- **Your goal**
From the line with "The number of fine" through the line with "The variable is", repeat the entries verbatim, both end lines included, and add nothing.

[Opening Data provided section]

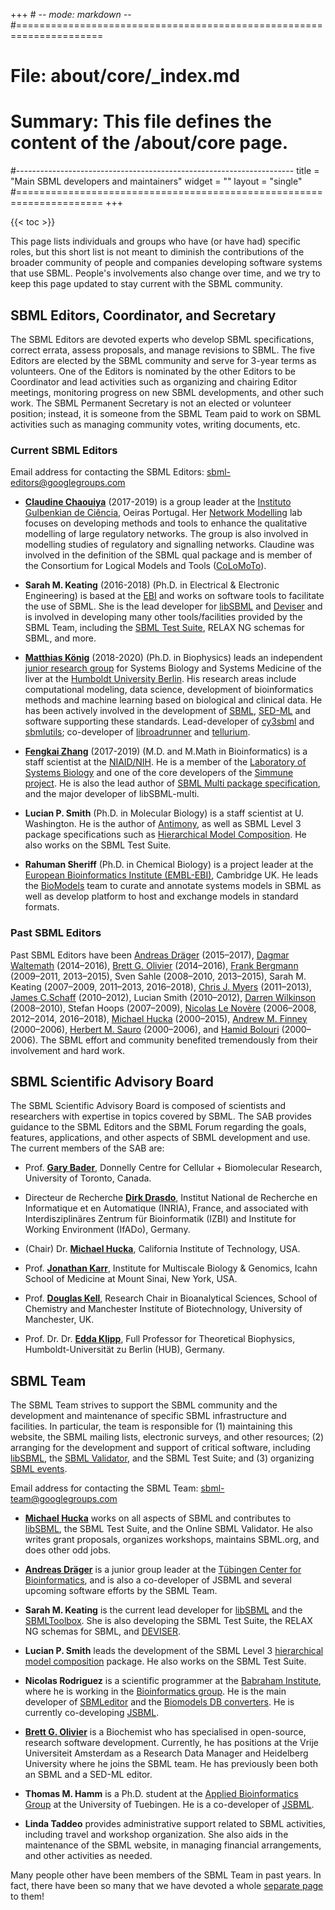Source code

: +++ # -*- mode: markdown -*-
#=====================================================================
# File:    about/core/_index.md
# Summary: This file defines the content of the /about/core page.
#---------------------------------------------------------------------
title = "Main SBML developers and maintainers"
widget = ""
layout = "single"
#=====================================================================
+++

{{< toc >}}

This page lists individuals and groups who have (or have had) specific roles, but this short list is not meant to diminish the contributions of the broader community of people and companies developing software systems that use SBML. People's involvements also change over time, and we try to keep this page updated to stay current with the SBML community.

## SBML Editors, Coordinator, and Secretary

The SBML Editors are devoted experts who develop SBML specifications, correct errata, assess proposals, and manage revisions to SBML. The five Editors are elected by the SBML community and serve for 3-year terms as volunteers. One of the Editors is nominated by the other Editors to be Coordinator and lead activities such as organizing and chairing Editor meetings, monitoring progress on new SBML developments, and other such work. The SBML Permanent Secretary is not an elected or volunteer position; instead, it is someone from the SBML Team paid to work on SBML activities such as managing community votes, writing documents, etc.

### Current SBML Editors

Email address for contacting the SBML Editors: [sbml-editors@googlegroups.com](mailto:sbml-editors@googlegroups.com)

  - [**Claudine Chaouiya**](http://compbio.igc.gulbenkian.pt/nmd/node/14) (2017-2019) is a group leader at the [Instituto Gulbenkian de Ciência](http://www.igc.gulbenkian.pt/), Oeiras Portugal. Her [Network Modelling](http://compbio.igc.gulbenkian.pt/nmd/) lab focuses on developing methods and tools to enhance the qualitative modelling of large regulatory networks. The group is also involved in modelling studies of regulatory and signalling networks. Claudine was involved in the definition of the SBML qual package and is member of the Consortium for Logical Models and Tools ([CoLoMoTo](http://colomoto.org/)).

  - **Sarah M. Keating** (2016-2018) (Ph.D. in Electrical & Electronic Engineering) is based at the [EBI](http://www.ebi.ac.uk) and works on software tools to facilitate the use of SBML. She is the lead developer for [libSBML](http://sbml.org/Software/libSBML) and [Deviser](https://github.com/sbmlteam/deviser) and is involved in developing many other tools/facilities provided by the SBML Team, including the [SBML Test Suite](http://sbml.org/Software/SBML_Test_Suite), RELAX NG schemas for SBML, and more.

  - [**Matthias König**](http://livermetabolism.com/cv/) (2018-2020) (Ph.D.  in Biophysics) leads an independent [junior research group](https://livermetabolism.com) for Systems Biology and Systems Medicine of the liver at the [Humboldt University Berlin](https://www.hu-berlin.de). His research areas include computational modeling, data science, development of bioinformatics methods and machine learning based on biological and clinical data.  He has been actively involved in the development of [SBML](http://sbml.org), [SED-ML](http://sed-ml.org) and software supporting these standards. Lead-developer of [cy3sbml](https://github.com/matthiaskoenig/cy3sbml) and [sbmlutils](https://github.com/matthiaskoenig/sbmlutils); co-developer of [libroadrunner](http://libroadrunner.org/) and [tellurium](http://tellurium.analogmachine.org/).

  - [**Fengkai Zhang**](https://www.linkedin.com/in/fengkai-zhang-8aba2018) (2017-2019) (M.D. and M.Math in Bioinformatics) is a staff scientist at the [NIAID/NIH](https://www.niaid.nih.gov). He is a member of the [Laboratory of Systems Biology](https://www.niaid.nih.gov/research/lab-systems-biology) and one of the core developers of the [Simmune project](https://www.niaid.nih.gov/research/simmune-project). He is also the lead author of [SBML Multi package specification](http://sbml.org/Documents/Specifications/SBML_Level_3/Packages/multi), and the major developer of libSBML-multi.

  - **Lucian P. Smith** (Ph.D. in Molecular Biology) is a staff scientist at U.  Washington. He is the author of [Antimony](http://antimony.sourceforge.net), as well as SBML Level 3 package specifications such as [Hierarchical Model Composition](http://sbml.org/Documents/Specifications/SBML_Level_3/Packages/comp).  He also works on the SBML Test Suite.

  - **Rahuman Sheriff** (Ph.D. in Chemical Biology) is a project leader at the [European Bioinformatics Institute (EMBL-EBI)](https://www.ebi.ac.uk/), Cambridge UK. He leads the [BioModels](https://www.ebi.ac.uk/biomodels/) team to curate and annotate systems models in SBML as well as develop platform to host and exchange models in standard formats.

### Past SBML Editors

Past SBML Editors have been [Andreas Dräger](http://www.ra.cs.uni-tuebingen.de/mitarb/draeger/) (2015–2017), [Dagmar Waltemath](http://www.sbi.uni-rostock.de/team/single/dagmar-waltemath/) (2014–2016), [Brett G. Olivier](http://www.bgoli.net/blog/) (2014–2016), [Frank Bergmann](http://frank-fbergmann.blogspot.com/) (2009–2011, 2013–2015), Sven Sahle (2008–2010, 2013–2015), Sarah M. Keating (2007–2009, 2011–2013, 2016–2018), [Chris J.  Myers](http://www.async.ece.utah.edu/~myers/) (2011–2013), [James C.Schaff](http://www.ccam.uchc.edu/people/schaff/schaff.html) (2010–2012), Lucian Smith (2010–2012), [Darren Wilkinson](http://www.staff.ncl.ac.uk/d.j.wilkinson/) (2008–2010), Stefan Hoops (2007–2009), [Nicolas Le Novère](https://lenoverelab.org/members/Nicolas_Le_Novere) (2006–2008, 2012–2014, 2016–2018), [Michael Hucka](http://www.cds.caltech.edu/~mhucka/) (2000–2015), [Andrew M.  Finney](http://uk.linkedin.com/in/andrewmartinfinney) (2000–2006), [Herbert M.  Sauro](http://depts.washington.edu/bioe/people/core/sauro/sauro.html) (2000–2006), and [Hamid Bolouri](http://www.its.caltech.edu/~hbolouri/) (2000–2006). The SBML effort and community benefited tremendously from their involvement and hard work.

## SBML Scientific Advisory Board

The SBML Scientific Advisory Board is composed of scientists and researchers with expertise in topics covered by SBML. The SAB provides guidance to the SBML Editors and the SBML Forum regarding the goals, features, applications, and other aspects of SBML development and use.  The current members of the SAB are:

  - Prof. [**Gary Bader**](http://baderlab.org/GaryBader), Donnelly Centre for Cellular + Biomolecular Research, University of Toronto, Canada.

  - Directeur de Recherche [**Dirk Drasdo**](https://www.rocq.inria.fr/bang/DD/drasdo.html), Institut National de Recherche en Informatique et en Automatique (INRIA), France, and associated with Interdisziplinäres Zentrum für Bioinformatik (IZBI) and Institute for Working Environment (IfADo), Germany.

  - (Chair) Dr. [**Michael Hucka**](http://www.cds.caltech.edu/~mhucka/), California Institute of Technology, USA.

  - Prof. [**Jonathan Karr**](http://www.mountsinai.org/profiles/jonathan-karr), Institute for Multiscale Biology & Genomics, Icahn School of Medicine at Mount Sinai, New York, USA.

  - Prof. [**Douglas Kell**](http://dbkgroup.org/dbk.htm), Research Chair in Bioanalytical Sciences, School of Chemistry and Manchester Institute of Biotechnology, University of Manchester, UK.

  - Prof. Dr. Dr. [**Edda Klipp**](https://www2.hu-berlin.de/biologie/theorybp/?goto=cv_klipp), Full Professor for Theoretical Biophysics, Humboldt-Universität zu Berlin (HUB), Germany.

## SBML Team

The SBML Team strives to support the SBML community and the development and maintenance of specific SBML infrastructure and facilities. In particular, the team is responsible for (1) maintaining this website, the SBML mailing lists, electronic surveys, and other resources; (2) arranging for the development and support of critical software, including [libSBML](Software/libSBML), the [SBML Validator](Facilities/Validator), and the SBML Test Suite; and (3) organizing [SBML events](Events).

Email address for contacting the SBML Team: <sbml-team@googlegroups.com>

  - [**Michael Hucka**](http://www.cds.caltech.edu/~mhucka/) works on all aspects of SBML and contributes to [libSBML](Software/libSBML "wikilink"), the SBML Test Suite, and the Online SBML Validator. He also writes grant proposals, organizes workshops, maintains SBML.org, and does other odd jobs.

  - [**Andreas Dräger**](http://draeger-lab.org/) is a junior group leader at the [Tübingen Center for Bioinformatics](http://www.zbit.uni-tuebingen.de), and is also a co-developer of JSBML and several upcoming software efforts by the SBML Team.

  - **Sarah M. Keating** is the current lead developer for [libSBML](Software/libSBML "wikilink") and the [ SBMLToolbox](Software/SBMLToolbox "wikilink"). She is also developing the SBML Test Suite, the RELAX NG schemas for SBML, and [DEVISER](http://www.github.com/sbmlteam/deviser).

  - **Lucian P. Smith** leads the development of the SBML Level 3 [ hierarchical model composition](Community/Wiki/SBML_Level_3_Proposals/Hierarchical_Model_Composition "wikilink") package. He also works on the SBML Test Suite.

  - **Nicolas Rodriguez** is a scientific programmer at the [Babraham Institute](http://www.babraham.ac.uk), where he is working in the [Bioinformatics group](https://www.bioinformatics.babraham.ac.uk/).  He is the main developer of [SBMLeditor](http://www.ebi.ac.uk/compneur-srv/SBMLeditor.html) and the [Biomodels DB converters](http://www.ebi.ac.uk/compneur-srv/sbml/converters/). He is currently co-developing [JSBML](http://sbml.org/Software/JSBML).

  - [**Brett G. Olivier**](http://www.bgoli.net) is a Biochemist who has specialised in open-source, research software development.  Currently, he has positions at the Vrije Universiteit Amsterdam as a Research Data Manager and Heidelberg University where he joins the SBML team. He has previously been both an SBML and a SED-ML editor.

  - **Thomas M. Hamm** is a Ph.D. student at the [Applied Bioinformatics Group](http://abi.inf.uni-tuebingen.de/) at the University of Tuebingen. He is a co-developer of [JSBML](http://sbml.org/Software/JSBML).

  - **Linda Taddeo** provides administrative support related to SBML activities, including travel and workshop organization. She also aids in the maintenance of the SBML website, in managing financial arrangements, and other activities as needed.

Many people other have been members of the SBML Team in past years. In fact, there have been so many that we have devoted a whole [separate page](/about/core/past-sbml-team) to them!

[Closing Data provided section]
[Opening Data provided section]

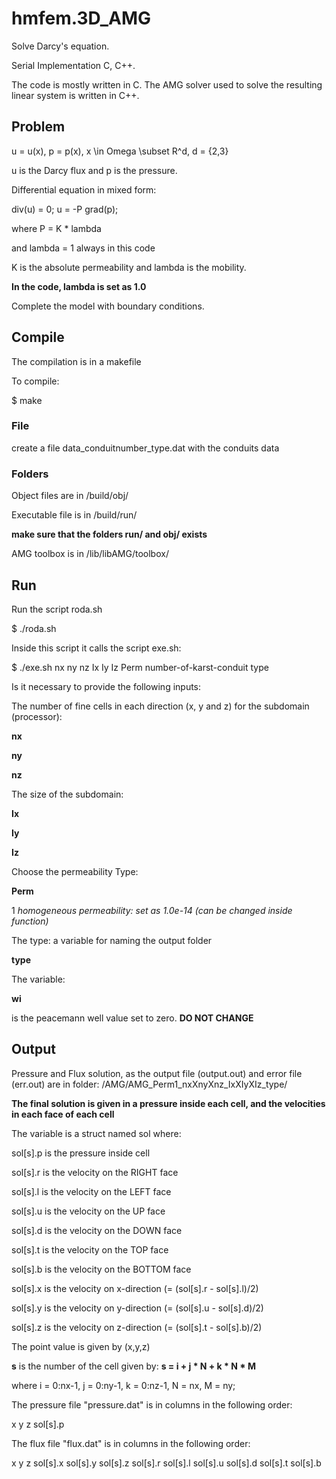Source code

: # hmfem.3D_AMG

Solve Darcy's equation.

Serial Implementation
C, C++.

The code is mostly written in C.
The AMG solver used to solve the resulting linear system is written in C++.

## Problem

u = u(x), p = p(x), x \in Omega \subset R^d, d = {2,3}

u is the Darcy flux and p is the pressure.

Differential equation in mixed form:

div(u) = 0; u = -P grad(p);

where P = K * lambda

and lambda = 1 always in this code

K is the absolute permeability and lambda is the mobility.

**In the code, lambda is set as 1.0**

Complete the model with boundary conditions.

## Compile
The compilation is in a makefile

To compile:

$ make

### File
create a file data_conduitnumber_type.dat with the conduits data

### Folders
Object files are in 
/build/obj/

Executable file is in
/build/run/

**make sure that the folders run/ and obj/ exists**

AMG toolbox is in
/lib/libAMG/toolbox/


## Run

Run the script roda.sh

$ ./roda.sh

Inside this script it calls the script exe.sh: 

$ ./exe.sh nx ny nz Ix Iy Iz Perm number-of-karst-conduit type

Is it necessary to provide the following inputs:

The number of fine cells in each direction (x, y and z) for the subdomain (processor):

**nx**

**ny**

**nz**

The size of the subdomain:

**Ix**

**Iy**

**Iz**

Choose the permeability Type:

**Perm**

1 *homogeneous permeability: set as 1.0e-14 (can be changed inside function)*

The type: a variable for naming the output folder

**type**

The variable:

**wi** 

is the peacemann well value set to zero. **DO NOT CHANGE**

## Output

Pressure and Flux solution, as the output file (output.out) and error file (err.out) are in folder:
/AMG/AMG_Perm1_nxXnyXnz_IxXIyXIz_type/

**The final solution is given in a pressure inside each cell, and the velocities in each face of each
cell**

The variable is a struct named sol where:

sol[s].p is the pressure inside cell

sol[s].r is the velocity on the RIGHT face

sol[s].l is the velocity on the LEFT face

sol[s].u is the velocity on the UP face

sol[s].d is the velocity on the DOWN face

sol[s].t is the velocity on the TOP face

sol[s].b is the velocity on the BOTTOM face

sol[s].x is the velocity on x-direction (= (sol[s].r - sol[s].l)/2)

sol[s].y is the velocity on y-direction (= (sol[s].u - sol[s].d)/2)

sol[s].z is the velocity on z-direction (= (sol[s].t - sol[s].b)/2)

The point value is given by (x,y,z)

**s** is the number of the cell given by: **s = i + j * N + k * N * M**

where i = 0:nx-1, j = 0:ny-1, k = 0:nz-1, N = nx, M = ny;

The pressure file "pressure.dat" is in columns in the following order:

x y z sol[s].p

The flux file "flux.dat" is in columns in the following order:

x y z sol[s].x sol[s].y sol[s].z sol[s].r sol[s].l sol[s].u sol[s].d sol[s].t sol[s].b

[Closing Data provided section]

- **Response area**
The number of fine cells in each direction (x, y and z) for the subdomain (processor):

**nx**

**ny**

**nz**

The size of the subdomain:

**Ix**

**Iy**

**Iz**

Choose the permeability Type:

**Perm**

1 *homogeneous permeability: set as 1.0e-14 (can be changed inside function)*

The type: a variable for naming the output folder

**type**

The variable:

**wi** 

is the peacemann well value set to zero. **DO NOT CHANGE**

## Output

Pressure and Flux solution, as the output file (output.out) and error file (err.out) are in folder:
/AMG/AMG_Perm1_nxXnyXnz_IxXIyXIz_type/

**The final solution is given in a pressure inside each cell, and the velocities in each face of each
cell**

The variable is a struct named sol where:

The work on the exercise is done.